## What you will do
Within the entries below, every line containing "Purpose" is to be copied.

## Materials provided
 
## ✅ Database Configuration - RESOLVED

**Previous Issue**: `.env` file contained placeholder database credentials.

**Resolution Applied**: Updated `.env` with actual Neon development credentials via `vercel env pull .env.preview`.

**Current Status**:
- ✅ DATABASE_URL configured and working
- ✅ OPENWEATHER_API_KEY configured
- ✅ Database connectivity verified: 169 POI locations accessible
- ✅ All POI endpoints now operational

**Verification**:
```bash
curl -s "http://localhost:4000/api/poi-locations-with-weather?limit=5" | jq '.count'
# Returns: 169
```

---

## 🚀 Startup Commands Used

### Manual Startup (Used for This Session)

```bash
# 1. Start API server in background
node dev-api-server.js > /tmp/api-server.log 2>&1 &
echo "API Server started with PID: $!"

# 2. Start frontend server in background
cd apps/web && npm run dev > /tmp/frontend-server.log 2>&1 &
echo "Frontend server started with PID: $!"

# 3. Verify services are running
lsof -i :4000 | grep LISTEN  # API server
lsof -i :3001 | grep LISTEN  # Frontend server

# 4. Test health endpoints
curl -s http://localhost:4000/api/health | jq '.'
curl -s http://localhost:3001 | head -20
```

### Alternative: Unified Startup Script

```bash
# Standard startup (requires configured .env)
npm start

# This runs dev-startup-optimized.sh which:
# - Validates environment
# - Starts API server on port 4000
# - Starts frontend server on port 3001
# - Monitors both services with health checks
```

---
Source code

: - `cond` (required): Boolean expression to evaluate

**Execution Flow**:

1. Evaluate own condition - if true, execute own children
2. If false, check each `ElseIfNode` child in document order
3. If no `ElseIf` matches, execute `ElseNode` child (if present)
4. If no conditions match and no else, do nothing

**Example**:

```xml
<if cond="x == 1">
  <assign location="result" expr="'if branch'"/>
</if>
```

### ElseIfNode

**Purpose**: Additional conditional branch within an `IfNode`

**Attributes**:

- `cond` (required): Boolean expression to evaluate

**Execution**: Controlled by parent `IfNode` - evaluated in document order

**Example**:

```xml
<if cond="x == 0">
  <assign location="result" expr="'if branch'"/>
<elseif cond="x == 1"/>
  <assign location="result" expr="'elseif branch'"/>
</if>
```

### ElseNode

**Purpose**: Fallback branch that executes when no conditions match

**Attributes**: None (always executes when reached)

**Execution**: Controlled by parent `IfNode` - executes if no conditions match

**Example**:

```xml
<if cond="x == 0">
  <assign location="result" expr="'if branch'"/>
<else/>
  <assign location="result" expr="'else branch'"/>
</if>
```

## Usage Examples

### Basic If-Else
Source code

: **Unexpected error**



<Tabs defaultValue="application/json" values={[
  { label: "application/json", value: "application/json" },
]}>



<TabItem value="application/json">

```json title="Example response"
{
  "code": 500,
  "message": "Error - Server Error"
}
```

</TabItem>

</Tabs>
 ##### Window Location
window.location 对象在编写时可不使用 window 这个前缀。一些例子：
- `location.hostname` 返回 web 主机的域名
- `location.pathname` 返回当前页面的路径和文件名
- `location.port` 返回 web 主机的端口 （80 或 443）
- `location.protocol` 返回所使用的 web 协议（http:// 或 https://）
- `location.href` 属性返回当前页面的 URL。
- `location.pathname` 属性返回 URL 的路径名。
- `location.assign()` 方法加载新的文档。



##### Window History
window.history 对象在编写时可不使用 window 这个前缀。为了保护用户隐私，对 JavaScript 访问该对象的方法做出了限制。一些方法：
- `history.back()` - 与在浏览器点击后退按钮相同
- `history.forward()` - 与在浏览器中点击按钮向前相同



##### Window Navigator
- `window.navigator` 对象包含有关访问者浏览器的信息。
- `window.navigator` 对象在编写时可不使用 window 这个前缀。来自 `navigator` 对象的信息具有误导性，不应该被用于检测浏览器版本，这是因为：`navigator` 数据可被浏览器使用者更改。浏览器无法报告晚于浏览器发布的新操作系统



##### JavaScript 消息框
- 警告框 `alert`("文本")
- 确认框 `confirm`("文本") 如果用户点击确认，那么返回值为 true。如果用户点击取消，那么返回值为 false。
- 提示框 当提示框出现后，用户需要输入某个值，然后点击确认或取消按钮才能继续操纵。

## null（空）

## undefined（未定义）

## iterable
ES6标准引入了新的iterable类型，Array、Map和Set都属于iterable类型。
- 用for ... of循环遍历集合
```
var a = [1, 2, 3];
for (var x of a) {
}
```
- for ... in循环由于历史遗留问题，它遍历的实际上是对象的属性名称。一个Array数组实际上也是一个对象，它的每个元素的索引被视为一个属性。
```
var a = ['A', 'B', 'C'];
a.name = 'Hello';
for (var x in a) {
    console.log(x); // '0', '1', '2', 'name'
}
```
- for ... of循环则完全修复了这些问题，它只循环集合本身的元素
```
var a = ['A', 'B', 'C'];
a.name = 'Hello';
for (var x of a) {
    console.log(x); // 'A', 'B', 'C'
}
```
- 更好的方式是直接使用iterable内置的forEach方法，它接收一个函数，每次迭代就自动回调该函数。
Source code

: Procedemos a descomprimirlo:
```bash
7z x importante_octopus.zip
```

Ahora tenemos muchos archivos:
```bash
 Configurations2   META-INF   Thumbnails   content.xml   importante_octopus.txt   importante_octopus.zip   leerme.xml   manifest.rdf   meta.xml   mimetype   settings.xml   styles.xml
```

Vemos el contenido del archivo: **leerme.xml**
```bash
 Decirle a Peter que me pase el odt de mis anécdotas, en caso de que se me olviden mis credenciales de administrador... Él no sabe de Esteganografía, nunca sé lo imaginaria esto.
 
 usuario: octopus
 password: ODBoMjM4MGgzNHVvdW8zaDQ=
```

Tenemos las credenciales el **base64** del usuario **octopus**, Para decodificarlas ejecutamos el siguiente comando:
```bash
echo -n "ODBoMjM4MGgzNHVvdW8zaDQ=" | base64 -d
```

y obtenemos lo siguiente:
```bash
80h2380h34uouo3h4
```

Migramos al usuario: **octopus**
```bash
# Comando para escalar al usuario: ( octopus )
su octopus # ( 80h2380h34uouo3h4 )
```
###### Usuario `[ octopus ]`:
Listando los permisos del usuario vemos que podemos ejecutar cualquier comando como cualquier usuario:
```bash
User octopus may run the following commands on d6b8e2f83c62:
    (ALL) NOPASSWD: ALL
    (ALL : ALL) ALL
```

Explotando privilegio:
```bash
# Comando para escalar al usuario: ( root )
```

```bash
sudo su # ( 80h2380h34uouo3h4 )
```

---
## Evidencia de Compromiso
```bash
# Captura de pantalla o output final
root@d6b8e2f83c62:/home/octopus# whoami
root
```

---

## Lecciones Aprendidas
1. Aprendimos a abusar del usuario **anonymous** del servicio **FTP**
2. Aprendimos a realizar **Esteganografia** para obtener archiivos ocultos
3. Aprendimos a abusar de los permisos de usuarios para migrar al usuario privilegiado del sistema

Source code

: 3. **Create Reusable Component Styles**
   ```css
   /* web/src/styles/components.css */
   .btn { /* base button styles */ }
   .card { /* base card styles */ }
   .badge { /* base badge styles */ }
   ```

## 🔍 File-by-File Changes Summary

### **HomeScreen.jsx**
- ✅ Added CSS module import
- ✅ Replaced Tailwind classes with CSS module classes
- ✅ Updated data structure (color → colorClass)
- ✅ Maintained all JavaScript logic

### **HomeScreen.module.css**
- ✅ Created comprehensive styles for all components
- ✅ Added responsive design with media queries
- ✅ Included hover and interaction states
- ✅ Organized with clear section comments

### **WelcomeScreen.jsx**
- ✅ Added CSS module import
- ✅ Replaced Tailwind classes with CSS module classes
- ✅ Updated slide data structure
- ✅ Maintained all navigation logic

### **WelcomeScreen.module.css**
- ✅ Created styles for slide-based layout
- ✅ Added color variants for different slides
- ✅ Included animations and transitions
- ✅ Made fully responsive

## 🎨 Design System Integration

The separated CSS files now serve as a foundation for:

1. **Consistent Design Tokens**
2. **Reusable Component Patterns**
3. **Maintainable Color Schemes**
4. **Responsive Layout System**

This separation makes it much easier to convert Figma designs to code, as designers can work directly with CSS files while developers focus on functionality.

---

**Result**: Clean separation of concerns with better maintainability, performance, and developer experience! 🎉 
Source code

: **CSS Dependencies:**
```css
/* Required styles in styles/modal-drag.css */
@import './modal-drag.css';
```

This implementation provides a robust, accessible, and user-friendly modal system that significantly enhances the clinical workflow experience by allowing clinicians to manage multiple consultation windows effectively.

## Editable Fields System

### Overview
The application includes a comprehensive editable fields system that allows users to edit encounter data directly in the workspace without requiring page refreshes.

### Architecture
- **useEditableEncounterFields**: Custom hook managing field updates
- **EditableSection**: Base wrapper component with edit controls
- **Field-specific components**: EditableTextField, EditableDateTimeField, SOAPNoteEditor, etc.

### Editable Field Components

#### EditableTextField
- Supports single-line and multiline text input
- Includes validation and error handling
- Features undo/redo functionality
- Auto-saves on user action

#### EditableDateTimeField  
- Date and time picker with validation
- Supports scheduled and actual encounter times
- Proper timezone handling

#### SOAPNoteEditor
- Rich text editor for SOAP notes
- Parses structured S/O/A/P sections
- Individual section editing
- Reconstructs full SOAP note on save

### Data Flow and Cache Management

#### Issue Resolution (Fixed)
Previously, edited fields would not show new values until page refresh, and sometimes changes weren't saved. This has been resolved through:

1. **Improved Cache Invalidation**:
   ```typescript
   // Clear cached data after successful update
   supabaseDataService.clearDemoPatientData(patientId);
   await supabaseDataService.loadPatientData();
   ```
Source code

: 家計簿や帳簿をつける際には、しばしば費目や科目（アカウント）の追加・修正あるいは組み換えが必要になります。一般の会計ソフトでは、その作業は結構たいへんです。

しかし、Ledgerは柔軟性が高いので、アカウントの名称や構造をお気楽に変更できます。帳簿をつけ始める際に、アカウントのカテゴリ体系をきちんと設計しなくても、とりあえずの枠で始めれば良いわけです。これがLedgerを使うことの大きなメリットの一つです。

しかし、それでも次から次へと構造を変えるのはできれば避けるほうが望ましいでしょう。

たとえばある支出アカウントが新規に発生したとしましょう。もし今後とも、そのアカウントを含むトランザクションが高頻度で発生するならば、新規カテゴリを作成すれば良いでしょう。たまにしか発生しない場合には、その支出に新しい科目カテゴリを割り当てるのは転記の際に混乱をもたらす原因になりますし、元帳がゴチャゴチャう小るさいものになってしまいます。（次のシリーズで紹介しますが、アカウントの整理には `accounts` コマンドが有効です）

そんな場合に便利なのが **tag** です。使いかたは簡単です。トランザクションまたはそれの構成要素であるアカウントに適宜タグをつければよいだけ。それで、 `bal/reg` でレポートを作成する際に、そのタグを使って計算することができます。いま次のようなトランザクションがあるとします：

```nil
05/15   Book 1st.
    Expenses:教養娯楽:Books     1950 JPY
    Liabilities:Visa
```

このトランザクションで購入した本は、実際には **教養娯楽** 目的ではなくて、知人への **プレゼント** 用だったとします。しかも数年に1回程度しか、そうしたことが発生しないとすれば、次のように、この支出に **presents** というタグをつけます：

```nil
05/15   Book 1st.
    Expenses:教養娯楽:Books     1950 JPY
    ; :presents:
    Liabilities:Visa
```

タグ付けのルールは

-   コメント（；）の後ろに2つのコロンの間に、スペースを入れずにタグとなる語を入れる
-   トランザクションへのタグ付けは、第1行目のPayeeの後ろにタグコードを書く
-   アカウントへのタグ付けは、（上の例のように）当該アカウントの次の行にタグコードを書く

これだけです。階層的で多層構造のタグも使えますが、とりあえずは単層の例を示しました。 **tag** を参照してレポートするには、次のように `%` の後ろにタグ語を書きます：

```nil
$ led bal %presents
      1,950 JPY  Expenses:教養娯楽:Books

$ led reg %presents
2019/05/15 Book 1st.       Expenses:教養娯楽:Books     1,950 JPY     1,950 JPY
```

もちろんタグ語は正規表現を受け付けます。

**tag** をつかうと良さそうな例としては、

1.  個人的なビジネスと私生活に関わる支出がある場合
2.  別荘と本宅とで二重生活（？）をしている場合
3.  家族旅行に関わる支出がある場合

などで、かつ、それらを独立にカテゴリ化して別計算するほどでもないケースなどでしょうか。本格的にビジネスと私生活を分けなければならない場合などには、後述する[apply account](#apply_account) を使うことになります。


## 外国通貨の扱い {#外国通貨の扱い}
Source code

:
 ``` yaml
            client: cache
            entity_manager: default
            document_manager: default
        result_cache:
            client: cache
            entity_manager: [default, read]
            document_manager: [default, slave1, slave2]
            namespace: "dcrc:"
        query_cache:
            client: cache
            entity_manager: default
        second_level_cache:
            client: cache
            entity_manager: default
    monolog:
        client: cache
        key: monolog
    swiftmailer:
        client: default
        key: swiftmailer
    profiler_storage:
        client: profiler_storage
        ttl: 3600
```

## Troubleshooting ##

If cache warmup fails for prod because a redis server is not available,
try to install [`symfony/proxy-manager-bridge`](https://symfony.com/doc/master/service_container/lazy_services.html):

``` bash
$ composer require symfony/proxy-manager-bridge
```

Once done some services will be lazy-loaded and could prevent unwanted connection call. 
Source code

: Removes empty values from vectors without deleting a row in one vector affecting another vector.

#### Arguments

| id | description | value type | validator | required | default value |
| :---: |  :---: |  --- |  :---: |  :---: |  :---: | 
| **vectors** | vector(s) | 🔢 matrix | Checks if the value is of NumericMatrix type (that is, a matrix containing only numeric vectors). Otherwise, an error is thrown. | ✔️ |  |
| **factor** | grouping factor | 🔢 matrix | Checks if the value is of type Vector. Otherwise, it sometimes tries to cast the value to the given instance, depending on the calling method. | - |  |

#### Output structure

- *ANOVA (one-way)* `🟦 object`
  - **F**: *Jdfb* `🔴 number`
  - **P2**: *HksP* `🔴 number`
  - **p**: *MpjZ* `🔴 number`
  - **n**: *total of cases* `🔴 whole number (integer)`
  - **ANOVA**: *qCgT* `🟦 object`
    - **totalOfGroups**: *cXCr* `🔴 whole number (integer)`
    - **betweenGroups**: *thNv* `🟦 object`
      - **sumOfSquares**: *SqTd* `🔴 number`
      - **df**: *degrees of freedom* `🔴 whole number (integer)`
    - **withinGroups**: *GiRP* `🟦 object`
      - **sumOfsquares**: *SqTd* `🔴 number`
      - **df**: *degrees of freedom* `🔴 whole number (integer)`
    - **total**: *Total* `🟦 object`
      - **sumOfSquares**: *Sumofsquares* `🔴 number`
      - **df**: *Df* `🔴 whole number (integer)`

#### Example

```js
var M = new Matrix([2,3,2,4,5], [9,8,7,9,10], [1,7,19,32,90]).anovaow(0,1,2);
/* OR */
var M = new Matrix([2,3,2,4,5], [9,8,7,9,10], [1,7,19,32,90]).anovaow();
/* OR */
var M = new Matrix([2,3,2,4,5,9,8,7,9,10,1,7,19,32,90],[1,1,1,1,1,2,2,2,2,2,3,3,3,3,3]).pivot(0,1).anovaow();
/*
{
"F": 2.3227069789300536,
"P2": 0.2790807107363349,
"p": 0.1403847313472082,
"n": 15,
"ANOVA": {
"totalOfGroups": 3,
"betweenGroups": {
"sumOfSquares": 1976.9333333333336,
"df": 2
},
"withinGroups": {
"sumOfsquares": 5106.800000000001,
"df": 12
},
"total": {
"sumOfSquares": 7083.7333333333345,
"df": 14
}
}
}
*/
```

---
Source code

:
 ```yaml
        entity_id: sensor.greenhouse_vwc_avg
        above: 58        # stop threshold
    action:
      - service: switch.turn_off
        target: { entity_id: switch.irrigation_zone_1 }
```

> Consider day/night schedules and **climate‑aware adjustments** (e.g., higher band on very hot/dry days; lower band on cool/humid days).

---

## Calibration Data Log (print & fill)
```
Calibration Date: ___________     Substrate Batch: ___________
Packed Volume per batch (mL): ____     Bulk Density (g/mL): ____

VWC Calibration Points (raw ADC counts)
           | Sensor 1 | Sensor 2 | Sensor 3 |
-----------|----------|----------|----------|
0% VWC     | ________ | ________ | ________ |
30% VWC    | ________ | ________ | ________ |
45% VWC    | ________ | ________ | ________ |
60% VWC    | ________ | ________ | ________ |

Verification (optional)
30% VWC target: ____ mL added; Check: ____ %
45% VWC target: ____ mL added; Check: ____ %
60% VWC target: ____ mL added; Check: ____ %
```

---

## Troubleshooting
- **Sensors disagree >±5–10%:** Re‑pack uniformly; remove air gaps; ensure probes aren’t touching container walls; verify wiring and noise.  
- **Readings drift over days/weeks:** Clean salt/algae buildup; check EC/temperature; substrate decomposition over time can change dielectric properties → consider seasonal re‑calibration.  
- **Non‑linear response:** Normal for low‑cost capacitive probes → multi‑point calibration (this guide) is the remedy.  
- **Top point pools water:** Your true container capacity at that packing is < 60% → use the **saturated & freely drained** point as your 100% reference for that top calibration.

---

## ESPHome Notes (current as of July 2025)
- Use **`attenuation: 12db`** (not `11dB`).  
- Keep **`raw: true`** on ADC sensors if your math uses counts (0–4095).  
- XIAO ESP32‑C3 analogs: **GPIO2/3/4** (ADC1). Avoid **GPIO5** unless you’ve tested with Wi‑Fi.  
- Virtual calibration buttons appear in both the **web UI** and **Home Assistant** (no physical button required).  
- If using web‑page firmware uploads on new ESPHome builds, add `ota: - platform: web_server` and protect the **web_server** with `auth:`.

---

## Result of the task
**Purpose**: Additional conditional branch within an `IfNode`
**Purpose**: Fallback branch that executes when no conditions match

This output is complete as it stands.